We demonstrate that a mutation in one of the multicopy mouse U2 snRNA genes causes defects in pre-mRNA splicing leading to neurodegeneration. U2 snRNAs play an essential role in formation of the catalytically active spliceosome by base pairing with both the intron branch point and the U6 snRNA (Wahl et al., 2009
). Expression of the mutant U2 snRNA alters pre-mRNA splicing at selective splice sites that are often associated with alternative splicing demonstrating that U-snRNA dysfunction, like downregulation of core spliceosomal proteins, can influence splice site choice (Corioni et al., 2011
; Park et al., 2004
; Saltzman et al., 2011
; Shaw et al., 2007
One of the main pathological features of the NMF291−/−
cerebellum is the increased retention of small introns, which likely represent a unique spliceosomal substrate. Unlike splicing of large introns, which is thought to first occur by pairing of splice sites across the exons (“exon definition”), splicing of short introns likely occurs by pairing of 5' and 3' splice sites across the intron (“intron definition”) (Berget, 1995
). Furthermore, even under normal physiological conditions many of the highly retained introns in the mutant cerebellum are not fully spliced, consistent with the observation that weak splicing sites often flank small introns (Lim and Burge, 2001
; Sakabe and de Souza, 2007
). Given the disruption of short intron splicing and other alternative splicing events, it is plausible that mutant U2 snRNPs are fully functional on optimal, but not suboptimal, substrates ().
Interestingly, we found that mRNA-processing genes were significantly enriched among the alternative splicing events differentially expressed between the wild type and mutant cerebellum, suggesting that neurons may utilize alternative splicing to regulate the function of proteins involved in RNA splicing and processing in an effort to restore splicing homeostasis. Indeed, studies have shown that a number of splicing regulators autoregulate their expression and activity via transcriptional feedback loops and alternative splicing (Ni et al., 2007
; Saltzman et al., 2011
; Wollerton et al., 2004
). However, rather than reestablishing homeostasis, these splicing alterations could in fact act to amplify the amount of abnormal splicing and ultimately prove deleterious. It will be intriguing to see whether the expression level and/or alternative splicing status of these mRNA-processing genes is also affected in SMA patients or ALS/FTD patients with mutations in TDP-43 or FUS/TLS.
The ultimate cause of neuron death in the mutant cerebellum is unclear. Cell death could be caused by the generation of proteins with altered function or by the production of RNAs containing abnormal sequences, which could themselves be toxic as previously reported for trinucleotide repeat expansion diseases (Li et al., 2008
). Retained introns may also contribute to neuron death by sequestering splicing regulators and/or other RNA binding proteins. In addition, many of these introns likely harbor premature translation termination codons (PTCs) that would be predicted to trigger the nonsense-mediated mRNA-decay (NMD) pathway. In addition to its role in degradation of abnormal transcripts, NMD also regulates many natural PTC-containing transcripts, including those involved in synaptic physiology and cellular stress (Gardner, 2010
; Giorgi et al., 2007
). Enhanced and/or prolonged NMD activation could overwhelm the NMD pathway, causing dysregulation of natural NMD targets that might be essential for cell survival, or itself cause cellular stress.

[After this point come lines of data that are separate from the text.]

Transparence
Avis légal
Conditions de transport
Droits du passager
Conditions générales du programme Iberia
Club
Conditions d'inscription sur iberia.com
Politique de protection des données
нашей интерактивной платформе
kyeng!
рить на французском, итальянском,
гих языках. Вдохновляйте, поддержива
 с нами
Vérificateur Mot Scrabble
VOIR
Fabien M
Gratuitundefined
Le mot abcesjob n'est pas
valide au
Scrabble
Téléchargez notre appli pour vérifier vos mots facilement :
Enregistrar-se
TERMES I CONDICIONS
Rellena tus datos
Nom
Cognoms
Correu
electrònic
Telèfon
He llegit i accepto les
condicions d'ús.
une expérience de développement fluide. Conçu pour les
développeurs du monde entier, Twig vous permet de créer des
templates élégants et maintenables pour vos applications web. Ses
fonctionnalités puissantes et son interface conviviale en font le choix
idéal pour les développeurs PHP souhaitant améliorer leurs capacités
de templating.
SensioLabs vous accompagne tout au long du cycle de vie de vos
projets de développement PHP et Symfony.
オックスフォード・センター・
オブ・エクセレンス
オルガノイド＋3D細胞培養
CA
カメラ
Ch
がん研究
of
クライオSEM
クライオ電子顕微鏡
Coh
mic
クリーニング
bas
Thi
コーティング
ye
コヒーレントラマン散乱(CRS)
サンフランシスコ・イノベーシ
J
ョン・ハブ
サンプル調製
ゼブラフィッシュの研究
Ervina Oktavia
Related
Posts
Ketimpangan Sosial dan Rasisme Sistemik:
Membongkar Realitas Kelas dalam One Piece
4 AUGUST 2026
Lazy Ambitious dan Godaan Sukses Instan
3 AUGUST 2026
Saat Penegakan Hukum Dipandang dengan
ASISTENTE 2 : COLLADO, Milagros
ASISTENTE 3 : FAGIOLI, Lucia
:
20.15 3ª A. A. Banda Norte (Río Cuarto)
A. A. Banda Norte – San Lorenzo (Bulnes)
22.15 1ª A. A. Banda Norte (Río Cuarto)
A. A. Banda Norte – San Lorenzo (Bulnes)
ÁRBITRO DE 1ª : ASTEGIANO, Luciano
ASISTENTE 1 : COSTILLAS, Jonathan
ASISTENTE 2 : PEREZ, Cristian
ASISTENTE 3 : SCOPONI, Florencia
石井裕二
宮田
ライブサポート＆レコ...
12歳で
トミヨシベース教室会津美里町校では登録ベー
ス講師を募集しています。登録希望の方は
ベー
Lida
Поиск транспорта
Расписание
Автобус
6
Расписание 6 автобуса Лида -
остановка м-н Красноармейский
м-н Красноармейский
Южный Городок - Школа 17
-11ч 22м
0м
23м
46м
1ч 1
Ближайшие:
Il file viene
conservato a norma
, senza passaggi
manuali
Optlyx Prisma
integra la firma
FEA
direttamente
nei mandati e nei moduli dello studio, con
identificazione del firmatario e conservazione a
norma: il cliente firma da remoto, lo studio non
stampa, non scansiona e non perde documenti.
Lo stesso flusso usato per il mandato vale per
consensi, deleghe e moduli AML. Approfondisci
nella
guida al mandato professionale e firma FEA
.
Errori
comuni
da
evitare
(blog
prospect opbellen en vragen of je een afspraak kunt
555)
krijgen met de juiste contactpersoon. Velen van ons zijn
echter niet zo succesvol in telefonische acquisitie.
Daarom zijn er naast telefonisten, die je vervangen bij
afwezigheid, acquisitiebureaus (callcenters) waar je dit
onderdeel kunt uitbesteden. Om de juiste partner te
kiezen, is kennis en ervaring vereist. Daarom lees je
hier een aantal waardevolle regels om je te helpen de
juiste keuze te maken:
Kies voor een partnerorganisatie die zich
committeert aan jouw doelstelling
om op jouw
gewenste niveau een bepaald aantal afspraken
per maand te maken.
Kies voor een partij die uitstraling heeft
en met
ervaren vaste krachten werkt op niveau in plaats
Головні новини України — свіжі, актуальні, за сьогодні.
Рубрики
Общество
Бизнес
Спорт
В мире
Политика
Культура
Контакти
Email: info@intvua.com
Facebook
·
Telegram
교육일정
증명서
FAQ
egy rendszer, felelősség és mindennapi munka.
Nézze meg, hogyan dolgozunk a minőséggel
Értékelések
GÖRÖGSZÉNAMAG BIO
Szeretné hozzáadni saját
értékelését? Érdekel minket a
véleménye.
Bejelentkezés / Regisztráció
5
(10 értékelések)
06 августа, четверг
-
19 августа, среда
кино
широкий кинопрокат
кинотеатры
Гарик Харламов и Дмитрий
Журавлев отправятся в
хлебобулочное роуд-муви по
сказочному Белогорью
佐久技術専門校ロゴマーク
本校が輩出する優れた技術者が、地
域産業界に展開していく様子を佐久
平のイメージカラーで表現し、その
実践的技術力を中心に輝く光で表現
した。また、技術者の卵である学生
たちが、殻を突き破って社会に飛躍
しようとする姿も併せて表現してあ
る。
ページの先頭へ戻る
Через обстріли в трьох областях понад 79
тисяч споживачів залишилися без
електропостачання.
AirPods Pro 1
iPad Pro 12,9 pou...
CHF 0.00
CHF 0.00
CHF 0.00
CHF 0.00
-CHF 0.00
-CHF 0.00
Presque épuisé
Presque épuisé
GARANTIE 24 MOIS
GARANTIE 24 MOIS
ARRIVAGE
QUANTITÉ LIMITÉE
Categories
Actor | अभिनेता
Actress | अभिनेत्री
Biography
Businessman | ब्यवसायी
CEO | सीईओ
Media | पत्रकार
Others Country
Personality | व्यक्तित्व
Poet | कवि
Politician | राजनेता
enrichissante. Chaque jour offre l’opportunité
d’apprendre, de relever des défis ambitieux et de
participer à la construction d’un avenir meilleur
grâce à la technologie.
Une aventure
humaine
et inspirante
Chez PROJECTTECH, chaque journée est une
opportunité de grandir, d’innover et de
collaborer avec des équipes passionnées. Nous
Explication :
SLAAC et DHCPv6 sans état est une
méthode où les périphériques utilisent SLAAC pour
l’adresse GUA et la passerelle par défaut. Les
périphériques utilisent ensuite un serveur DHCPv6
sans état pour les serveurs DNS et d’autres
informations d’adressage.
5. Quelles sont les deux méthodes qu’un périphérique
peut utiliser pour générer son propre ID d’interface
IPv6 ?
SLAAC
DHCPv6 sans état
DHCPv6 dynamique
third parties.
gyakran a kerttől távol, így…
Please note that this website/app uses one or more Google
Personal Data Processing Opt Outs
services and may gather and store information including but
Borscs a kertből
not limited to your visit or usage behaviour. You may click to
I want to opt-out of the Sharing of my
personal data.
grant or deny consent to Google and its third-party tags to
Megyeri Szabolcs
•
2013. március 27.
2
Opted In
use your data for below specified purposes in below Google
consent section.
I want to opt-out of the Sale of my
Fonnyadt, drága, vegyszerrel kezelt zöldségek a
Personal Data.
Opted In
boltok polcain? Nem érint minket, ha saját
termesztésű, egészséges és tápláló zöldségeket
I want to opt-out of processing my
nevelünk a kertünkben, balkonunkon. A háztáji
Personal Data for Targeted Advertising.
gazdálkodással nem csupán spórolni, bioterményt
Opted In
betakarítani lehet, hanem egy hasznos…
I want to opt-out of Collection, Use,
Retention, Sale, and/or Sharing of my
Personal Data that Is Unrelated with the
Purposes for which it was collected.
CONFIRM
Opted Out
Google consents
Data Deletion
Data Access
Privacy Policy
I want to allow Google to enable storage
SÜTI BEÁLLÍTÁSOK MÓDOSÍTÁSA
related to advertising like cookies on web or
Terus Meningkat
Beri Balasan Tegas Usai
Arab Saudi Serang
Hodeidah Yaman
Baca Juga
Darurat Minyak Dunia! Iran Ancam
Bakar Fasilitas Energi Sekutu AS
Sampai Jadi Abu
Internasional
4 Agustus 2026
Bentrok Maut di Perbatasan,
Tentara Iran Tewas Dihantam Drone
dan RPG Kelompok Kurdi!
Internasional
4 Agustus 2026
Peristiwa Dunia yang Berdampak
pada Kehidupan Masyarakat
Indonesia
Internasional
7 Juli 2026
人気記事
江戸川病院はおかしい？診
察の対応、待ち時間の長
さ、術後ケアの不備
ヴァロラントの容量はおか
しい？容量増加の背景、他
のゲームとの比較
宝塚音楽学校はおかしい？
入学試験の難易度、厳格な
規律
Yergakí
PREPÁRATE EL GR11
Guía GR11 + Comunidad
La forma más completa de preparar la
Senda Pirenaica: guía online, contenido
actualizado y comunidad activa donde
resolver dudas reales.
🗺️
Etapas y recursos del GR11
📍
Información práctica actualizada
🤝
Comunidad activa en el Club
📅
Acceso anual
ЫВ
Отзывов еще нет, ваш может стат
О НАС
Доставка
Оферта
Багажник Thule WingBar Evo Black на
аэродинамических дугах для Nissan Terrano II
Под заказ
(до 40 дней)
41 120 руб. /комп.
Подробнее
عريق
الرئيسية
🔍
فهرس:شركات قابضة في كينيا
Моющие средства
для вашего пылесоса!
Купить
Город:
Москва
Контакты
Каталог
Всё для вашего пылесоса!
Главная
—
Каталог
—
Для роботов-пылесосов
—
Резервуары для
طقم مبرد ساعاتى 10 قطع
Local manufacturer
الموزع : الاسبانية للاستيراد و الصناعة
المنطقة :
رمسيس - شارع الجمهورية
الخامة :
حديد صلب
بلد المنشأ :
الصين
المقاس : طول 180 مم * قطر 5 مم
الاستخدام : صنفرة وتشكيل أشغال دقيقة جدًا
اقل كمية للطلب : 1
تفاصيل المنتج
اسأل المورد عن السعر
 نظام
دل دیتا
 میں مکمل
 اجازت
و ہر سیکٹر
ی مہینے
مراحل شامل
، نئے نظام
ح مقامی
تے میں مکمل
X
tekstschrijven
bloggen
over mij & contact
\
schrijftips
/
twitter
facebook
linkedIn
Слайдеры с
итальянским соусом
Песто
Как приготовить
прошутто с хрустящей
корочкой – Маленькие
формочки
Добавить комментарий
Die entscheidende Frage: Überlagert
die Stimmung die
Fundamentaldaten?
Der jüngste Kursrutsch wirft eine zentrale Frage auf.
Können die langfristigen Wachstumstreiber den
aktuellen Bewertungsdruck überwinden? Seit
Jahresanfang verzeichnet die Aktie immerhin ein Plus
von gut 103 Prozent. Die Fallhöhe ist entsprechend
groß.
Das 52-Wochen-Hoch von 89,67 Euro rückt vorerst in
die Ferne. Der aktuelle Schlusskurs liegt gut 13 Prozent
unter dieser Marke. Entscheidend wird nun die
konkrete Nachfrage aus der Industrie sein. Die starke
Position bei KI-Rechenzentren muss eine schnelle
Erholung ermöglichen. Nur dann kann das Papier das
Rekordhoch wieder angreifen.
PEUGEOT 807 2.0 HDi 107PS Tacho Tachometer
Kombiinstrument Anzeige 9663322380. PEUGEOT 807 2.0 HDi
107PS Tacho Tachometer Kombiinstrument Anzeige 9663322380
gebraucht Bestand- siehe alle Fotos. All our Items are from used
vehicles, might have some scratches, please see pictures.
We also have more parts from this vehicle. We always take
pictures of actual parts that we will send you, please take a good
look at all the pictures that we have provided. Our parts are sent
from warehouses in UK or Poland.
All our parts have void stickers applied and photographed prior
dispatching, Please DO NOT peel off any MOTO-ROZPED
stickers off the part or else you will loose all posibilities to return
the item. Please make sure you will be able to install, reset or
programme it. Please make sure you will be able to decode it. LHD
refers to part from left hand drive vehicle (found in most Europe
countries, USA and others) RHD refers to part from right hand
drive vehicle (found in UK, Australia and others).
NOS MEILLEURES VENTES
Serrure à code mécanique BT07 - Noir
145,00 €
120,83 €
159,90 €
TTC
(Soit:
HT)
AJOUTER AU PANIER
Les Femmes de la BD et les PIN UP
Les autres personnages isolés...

Finally, our data demonstrate the potential for disease-causing mutations in multicopy genes. While a single U2 gene is present in yeast, multiple copies of these genes exist in higher organisms, each producing identical or nearly identical products. Indeed, the region on human Chromosome 17p21 homologous to the (Rnu2–6
-containing) region on mouse Chromosome 11 also contains a cluster of stably inherited U2 genes that vary in copy number from 5 to 25 (Van Arsdell and Weiner, 1984
; Westin et al., 1984
). In addition to our findings of temporal and spatial regulation of a mouse U2 gene, developmental regulation of other snRNA genes, including U2 snRNA genes, has been reported (Forbes et al., 1984
; Lund et al., 1985
; Sierra-Montes et al., 2005
; Stefanovic et al., 1991
). Furthermore, the developmental arrest associated with homozygosity for a mutation in one of twelve C. elegans U1 genes raises possibility of differences in expression and/or function between C. elegans U1 genes (Zahler et al., 2004
). Whether individual human U2s (or other multicopy genes) are differentially expressed during development, in different cell types, or even as a result of pathogenic processes is unknown. However, the potential for discrete regulation of individual members of multigene families, combined with their potential for copy number variation, increases the prospect of uncovering novel disease-causing mutations in repetitive genes.